(Collected data)
───

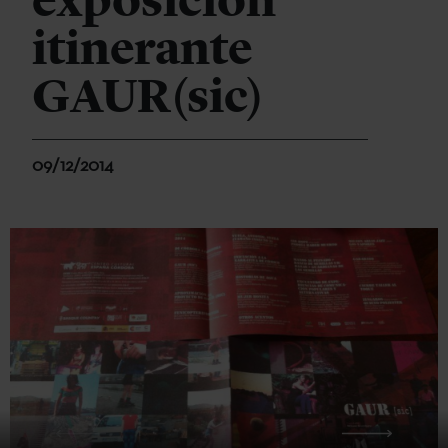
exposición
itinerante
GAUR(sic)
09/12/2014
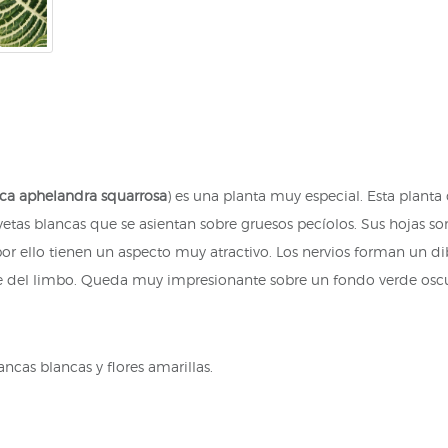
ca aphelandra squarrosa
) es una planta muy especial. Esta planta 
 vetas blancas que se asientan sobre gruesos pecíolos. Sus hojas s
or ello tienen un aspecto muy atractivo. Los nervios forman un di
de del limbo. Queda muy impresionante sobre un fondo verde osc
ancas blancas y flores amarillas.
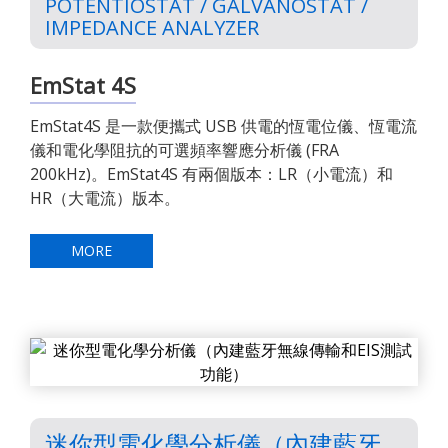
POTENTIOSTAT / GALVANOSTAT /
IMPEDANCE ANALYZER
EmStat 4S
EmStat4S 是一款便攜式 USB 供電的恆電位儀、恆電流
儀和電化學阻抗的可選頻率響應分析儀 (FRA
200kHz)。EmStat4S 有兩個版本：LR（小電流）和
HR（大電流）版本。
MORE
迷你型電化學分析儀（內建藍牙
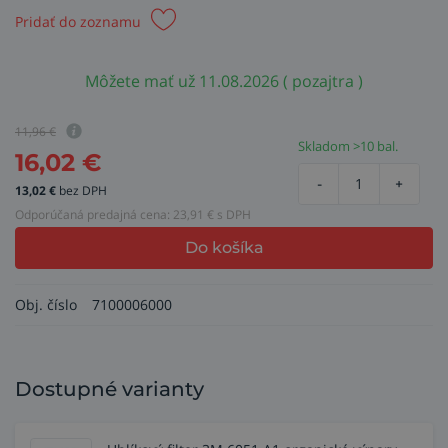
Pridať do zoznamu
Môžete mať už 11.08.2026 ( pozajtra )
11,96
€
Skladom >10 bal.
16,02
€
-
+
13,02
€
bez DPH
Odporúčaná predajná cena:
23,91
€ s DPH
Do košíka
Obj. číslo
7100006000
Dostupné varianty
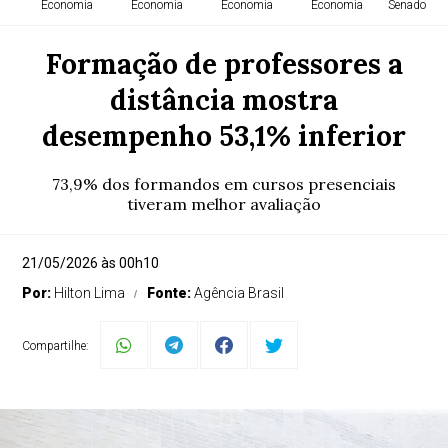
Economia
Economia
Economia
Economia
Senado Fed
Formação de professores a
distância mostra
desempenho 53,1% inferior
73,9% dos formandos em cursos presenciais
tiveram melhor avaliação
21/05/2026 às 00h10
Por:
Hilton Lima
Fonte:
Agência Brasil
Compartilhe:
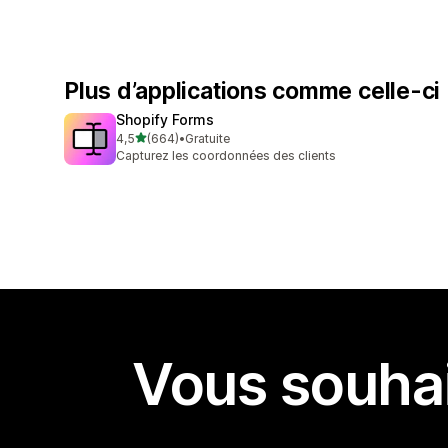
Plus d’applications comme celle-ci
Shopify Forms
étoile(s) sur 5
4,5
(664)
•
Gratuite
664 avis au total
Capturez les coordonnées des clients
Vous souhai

───

Work required | Rewrite the lines above as a JSON list of strings, one string per line and no blank lines. Leave the pictures out.

Solution to this problem |
[
  "exposición",
  "itinerante",
  "GAUR(sic)",
  "09/12/2014",
  "ca aphelandra squarrosa",
  ") es una planta muy especial. Esta planta ",
  " vetas blancas que se asientan sobre gruesos pecíolos. Sus hojas s",
  "or ello tienen un aspecto muy atractivo. Los nervios forman un di",
  "de del limbo. Queda muy impresionante sobre un fondo verde osc",
  "ancas blancas y flores amarillas.",
  "POTENTIOSTAT / GALVANOSTAT /",
  "IMPEDANCE ANALYZER",
  "EmStat 4S",
  "EmStat4S 是一款便攜式 USB 供電的恆電位儀、恆電流",
  "儀和電化學阻抗的可選頻率響應分析儀 (FRA",
  "200kHz)。EmStat4S 有兩個版本：LR（小電流）和",
  "HR（大電流）版本。",
  "MORE",
  "迷你型電化學分析儀（內建藍牙",
  "Pridať do zoznamu",
  "Môžete mať už 11.08.2026 ( pozajtra )",
  "11,96",
  "€",
  "Skladom >10 bal.",
  "16,02",
  "€",
  "-",
  "+",
  "13,02",
  "€",
  "bez DPH",
  "Odporúčaná predajná cena:",
  "23,91",
  "€ s DPH",
  "Do košíka",
  "Obj. číslo",
  "7100006000",
  "Dostupné varianty",
  "Economia",
  "Economia",
  "Economia",
  "Economia",
  "Senado Fed",
  "Formação de professores a",
  "distância mostra",
  "desempenho 53,1% inferior",
  "73,9% dos formandos em cursos presenciais",
  "tiveram melhor avaliação",
  "21/05/2026 às 00h10",
  "Por:",
  "Hilton Lima",
  "Fonte:",
  "Agência Brasil",
  "Compartilhe:",
  "Plus d’applications comme celle-ci",
  "Shopify Forms",
  "étoile(s) sur 5",
  "4,5",
  "(664)",
  "•",
  "Gratuite",
  "664 avis au total",
  "Capturez les coordonnées des clients",
  "Vous souhai"
]